Phibbs, who just looks at me like he was quite disappointed in the half-assed paper I wrote on Paradise Lost, for which he gives me a D minus and demands that I rewrite. It’s like I’m a tiny boat adrift in an ocean of pity.
For instance: I’m in a stall in the ladies’ room, minding my own business, when a bunch of freshman girls come in. They chatter like squirrels, even while they pee, and then one of them says, “Have you heard about Jeffrey Gardner’s mom? She has lung cancer.”
“I heard it was brain cancer. Stage four, or something. She’s only got something like three months to live.”
“That is so sad. I don’t even know what I’d do if my mom died.”
“What’s Jeffrey going to do?” asks one. “I mean, when she dies. Their dad doesn’t live with them, does he?”
Amazing, I think, what they know about us, this group of total strangers.
“Well, I think it’s tragical.”
They murmur their agreement. The most tragical thing ever.
“And Jeffrey’s so broken up about it, too. You can totally tell.” Then they move on to discussing their favorite flavor of lip gloss. Either watermelon or blackberry cream. From my dying mom to lip gloss.
Tragical.
“O goodness infinite, goodness immense! / That all this good of evil shall produce, / and evil turn to good; more wonderful / than that which by creation first brought forth / light out of darkness! Wait,” I say, laying my book on the floor next to my feet. “I don’t even know who’s talking here. Michael, or Adam?”
“Adam,” supplies Wendy, homework buddy extraordinaire, looking down at me from her perch on my bed. “See where it says, So spake the Arch-Angel Michael, then paused, / as at the world’s great period; and our sire, / replete with joy and wonder, thus replied. So now it’s Adam speaking. He’s our sire, get it? I love that line, ‘as at the world’s great period.’”
“Ugh!

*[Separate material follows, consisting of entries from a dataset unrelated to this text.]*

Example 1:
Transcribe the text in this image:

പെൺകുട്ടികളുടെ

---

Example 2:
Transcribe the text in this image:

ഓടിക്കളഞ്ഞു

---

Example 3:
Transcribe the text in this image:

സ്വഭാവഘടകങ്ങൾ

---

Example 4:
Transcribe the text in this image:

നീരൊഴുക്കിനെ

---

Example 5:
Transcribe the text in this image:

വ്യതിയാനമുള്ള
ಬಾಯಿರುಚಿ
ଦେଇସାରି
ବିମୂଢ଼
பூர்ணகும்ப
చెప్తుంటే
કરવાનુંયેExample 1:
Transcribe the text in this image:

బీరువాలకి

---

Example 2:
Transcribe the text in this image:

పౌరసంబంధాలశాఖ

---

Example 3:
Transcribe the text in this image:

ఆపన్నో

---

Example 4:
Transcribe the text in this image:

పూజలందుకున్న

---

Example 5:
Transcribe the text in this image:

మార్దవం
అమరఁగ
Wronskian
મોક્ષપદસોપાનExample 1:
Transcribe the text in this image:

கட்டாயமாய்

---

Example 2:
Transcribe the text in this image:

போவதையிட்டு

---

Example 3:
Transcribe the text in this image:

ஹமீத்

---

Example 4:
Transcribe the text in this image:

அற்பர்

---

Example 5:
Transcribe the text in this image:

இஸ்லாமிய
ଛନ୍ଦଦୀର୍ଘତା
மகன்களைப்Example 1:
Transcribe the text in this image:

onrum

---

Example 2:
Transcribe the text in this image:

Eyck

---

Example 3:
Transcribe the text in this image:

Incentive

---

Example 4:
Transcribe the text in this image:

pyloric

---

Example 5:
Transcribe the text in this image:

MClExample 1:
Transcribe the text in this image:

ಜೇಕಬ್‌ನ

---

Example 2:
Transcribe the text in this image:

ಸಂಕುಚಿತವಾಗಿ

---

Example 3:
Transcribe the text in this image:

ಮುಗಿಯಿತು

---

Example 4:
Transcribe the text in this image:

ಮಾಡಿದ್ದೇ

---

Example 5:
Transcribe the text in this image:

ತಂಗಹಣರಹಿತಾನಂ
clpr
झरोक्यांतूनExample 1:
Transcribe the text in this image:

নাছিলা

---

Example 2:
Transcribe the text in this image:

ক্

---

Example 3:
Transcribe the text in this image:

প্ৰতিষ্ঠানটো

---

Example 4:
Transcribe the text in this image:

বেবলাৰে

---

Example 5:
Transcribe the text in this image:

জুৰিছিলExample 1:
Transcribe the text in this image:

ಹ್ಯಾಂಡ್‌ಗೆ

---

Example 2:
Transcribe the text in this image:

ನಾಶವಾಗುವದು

What does that even mean?”
“Well, Michael was telling him about redemption, about how good is going to triumph over evil in the end, all that stuff.”
“So now he’s okay with it? He’s going to get thrown out of Eden but everything’s great because someday, thousands of years after he dies, the side of good is going to win out?”
“Clara, I think you’re taking this a tad too seriously. It’s only a poem. It’s art. It’s supposed to make you think, is all.”